# Data excerpts
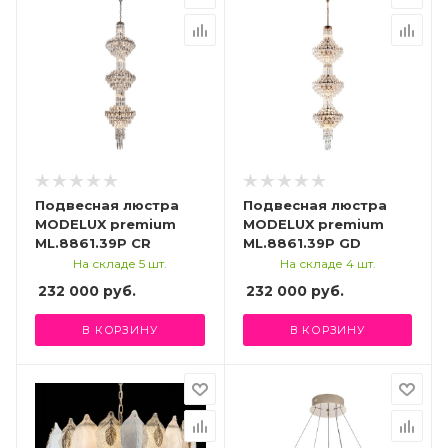
Подвесная люстра
Подвесная люстра
MODELUX premium
MODELUX premium
ML.8861.39P CR
ML.8861.39P GD
На складе 5 шт.
На складе 4 шт.
232 000
руб.
232 000
руб.
В КОРЗИНУ
В КОРЗИНУ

# Directive
Rewrite the text of the records above, substituting "КУПИТЬ" for every occurrence of "В КОРЗИНУ" and leaving all other lines unchanged. Omit the pictures.

# Solution to this exercise
Подвесная люстра
Подвесная люстра
MODELUX premium
MODELUX premium
ML.8861.39P CR
ML.8861.39P GD
На складе 5 шт.
На складе 4 шт.
232 000
руб.
232 000
руб.
КУПИТЬ
КУПИТЬ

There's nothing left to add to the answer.